The sharpest escalation came from reports that federal immigration agents were being routed to the Bay Area, sparking demonstrations outside a staging area near Coast Guard Island in Alameda. Crowd-control devices were used at one point, and injuries were reported by organizers and witnesses. Civil-rights attorneys prepared emergency filings while state officials warned they would challenge any attempt to deploy military forces into local public-safety roles. With the “surge” now on hold, immigration enforcement activity remains under scrutiny, and legal observers expect rapid motions should any mass operation resume.

Marc Benioff, Salesforce, and Ron Conway: a public rift in tech leadership

The debate ruptured a long-standing alliance among San Francisco’s most influential business voices. Marc Benioff—a central figure in the city’s civic life—faced backlash after initially endorsing National Guard assistance and for separate chatter about leveraging enterprise AI tools for federal hiring tied to immigration enforcement. Within days he walked back those comments and issued an apology, saying he no longer believed the Guard was needed in San Francisco.

The reversal didn’t immediately quiet critics. Ron Conway, one of the city’s most prolific angel investors, publicly rebuked Benioff and resigned from a foundation board linked to the Salesforce ecosystem, arguing that deploying troops or turbocharging immigration crackdowns would damage public trust and the city’s recovery. Other tech leaders privately lobbied Washington to let local reforms play out, emphasizing improving crime trends and downtown green shoots.

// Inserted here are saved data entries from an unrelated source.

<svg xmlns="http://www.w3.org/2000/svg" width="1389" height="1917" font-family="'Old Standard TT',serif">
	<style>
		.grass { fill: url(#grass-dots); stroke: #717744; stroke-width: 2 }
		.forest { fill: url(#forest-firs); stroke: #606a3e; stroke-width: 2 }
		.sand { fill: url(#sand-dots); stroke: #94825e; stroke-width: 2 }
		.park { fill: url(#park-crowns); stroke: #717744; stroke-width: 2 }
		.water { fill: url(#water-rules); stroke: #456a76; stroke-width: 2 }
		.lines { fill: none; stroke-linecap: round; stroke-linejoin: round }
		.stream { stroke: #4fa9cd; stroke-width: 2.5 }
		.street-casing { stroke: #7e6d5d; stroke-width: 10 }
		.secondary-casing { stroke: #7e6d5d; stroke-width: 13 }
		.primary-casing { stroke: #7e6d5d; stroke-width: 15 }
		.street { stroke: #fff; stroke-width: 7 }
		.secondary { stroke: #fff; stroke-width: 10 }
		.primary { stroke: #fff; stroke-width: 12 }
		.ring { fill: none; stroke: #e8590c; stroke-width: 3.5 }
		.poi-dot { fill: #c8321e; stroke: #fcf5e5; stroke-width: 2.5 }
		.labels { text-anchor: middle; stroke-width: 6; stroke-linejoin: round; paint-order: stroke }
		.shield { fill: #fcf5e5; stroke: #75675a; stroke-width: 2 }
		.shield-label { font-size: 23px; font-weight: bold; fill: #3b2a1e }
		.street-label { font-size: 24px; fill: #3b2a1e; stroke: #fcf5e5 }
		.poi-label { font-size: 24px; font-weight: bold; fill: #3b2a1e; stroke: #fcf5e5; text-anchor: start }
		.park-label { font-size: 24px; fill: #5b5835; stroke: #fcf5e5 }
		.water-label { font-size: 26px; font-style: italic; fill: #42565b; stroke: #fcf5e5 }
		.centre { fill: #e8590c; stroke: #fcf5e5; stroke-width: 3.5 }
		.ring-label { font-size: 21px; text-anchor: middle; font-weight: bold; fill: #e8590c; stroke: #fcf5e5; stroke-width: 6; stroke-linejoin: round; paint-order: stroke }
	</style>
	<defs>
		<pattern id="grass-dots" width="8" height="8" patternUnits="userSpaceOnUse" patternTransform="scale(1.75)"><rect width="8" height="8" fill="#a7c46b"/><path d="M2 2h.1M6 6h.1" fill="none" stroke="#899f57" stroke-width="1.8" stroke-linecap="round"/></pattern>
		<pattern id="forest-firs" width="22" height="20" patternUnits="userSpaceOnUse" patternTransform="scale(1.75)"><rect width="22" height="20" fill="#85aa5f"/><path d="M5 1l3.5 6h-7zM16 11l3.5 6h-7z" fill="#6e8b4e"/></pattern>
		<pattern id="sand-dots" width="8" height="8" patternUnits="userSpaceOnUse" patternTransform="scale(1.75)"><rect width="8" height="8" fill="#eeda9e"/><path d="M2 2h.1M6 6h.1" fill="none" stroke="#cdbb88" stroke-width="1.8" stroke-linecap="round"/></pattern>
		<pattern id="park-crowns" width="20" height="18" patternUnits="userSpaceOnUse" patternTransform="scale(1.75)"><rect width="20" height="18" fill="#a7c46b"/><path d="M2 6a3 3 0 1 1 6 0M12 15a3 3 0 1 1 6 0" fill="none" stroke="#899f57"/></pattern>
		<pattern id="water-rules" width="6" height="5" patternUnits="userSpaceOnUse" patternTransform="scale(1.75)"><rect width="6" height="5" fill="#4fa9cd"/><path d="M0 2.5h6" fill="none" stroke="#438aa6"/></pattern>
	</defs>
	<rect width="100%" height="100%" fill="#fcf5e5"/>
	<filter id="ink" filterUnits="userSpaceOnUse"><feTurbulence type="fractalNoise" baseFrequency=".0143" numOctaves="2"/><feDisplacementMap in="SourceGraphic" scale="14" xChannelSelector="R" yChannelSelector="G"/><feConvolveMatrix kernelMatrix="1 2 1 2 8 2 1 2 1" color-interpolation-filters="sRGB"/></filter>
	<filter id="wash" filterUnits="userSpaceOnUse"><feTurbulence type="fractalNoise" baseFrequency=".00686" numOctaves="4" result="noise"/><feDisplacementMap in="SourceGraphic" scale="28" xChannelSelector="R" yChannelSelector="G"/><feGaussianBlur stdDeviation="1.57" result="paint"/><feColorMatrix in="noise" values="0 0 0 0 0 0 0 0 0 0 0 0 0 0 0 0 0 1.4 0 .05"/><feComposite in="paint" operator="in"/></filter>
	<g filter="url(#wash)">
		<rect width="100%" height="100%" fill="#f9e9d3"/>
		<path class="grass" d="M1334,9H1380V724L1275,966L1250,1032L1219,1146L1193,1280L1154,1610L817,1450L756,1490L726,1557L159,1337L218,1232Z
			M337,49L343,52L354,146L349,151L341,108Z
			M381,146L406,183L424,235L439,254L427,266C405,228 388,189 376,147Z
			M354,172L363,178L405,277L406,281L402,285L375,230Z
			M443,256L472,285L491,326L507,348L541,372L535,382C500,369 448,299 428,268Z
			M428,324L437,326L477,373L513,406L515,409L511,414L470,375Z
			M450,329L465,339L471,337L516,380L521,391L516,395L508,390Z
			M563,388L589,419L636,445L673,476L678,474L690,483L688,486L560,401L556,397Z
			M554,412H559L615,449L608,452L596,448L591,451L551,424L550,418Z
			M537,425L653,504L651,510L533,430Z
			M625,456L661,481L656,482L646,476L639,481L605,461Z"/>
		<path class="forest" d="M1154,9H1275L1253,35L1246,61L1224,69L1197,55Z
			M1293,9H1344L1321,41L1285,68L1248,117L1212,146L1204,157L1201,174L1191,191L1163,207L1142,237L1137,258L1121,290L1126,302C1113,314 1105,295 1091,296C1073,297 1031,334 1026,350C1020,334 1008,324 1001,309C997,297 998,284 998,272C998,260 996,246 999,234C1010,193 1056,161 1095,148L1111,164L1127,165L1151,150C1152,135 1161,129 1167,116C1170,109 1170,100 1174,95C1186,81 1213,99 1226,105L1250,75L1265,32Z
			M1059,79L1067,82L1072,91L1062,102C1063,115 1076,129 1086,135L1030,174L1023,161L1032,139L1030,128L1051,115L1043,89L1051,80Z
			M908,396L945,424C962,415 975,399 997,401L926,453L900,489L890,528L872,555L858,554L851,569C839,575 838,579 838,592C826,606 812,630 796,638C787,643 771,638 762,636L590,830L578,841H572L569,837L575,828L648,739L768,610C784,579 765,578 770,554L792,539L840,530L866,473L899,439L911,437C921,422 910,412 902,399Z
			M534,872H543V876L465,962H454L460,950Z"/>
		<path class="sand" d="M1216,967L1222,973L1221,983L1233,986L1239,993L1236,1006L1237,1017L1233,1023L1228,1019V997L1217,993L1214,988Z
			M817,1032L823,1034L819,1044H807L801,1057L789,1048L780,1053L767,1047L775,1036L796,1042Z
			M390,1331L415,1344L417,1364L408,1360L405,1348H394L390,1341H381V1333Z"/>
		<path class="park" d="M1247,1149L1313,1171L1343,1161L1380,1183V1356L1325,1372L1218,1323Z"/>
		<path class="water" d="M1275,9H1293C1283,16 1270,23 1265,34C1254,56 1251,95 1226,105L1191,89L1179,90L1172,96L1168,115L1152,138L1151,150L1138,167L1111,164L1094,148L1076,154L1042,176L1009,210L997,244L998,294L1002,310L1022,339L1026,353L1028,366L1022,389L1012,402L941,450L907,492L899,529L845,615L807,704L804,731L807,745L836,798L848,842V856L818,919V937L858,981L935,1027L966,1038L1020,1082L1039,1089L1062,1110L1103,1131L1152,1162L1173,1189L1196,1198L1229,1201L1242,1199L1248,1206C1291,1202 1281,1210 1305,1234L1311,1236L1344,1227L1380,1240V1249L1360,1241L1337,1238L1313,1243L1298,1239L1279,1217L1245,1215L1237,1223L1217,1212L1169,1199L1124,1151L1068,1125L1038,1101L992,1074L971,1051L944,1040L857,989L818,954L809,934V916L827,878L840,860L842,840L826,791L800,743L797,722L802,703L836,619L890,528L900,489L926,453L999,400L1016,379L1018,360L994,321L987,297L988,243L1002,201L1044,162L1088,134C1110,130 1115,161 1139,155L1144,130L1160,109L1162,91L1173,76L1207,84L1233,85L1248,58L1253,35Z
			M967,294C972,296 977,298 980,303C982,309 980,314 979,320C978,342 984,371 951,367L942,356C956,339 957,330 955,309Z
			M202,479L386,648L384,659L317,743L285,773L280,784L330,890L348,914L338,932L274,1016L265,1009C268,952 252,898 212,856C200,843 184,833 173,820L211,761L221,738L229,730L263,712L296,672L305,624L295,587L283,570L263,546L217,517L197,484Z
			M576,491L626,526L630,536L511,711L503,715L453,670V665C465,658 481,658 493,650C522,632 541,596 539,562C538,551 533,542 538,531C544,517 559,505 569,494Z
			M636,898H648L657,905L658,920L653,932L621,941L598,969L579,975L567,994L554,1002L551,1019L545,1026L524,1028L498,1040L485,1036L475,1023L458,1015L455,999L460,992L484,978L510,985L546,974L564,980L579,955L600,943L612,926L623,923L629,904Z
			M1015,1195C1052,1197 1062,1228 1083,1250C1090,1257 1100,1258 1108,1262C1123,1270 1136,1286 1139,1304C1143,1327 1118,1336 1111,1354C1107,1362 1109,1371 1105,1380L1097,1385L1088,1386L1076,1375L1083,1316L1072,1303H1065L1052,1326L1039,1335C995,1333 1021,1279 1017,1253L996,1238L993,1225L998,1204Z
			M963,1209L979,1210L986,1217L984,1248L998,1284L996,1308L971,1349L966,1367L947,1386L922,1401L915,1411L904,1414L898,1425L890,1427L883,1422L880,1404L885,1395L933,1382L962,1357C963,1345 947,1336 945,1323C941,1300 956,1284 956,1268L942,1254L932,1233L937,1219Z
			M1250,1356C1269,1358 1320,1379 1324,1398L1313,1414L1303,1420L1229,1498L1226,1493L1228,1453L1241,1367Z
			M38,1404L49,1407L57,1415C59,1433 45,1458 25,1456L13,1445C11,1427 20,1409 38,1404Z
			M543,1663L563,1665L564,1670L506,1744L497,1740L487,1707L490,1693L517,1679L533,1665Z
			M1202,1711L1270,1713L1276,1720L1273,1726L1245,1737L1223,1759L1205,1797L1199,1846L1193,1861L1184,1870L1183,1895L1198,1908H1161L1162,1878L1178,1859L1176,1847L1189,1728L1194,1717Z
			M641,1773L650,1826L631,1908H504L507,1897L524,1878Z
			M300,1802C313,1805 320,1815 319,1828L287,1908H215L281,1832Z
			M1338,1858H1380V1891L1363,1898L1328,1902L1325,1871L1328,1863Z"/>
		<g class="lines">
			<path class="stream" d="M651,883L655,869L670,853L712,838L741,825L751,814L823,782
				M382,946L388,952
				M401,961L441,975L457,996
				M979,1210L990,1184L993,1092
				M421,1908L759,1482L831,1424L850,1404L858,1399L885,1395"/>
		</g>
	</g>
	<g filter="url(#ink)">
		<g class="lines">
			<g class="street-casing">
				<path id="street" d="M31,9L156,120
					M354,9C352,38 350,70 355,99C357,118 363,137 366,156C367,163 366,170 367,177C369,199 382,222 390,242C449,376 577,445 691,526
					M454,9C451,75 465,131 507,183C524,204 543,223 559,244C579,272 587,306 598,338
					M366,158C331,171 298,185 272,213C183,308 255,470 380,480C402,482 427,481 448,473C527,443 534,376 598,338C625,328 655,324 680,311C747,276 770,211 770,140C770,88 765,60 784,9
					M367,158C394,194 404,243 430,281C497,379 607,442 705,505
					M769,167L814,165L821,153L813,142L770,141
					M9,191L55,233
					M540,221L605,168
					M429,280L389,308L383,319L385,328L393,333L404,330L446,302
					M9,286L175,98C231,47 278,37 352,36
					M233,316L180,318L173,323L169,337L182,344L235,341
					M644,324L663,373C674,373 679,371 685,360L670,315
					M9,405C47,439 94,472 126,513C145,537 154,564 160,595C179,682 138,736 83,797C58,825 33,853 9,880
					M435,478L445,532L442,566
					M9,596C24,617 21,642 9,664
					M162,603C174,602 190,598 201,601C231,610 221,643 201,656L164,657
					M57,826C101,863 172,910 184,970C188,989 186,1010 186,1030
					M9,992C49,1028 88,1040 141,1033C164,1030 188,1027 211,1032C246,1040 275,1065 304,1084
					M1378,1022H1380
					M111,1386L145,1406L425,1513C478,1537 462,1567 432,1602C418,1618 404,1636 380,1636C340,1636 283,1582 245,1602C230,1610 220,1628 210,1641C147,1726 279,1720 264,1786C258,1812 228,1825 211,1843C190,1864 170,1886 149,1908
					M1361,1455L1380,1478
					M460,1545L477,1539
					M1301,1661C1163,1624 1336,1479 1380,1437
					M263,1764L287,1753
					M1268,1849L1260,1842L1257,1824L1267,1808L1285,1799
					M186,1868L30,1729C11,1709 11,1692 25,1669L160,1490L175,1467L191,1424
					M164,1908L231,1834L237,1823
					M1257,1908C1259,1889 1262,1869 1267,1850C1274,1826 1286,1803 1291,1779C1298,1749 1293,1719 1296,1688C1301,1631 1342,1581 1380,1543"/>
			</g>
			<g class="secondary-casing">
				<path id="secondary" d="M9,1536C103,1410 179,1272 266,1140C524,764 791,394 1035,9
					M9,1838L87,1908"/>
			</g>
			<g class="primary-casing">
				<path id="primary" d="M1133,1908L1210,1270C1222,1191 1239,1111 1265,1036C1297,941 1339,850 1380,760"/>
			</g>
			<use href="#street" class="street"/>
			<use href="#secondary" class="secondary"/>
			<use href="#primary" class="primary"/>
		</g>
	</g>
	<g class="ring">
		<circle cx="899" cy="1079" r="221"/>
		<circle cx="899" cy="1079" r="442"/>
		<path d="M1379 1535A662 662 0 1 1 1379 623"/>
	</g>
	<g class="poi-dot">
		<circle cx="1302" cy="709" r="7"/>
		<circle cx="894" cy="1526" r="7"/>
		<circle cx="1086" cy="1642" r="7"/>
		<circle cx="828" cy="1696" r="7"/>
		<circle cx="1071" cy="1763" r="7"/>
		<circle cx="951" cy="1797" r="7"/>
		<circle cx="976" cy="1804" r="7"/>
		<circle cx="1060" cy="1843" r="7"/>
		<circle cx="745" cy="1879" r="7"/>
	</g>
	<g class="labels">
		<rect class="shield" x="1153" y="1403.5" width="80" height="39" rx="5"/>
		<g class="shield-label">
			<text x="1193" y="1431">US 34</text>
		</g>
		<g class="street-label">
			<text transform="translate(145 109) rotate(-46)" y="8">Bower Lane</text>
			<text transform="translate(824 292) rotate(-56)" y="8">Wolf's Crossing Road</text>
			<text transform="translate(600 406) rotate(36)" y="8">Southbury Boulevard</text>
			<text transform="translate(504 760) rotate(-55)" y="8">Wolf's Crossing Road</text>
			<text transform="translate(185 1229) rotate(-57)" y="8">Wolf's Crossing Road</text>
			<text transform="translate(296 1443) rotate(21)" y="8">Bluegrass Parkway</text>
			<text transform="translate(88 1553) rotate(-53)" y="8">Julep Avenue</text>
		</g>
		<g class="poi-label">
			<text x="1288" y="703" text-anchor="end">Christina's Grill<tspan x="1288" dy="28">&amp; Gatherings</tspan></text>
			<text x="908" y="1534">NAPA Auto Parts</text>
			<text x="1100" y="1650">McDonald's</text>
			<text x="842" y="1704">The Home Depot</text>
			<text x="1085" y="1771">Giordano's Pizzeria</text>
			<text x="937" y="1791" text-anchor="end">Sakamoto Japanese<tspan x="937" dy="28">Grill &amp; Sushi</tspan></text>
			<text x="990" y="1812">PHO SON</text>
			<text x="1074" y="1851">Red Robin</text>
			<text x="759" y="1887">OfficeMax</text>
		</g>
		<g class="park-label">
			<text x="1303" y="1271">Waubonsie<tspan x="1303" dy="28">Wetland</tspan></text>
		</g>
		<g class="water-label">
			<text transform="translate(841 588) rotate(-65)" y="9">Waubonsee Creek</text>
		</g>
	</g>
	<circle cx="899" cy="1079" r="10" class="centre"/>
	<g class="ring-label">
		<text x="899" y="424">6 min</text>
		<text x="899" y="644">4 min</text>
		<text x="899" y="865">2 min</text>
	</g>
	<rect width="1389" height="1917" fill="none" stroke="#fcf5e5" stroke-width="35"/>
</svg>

Daniel Lurie’s position: cooperate on crime, reject militarization

Mayor Daniel Lurie has tried to separate two ideas: strong coordination with federal partners on gun, drug, and trafficking cases, and a clear no to military or militarized immigration deployments on city streets. His office says San Francisco will continue working cases with the FBI, DEA, ATF, and the U.S. Attorney—tools the city has relied on for fentanyl supply-chain investigations and gun interdictions—while resisting measures that could chill community cooperation or invite legal challenges. City lawyers, alongside state officials, had prepared to sue immediately if troops were ordered in.

What’s next for San Francisco

  • Monitoring period. The city is treating the pause as real but fragile. Any new federal movement—whether Guard mobilization or a large immigration push—would trigger swift legal and political responses.

  • Tech-civic détente. Business leaders who privately pressed for de-escalation will now be expected to back local recovery with funding, hiring, and downtown activation—without endorsing federal hard-power optics.

  • Public safety metrics. With the spotlight on outcomes, the administration will lean on crime data trends, drug-market disruptions, and visible street conditions to argue progress is durable.

  • Community trust. Advocates want assurances that federal cooperation remains case-driven and narrow, with clear guardrails against immigration sweeps in civic spaces and near schools or shelters.

Why the pause matters

Calling off the “surge” averts an immediate constitutional fight and reduces the risk of chaotic scenes that could undermine San Francisco’s fragile rebound. It also clarifies the city’s negotiating posture: yes to targeted federal partnerships, no to troop deployments and broad immigration dragnets. For residents and businesses, the next few weeks will test whether calmer politics—and unified messaging from City Hall and the tech sector—translate into steadier streets and continued economic momentum.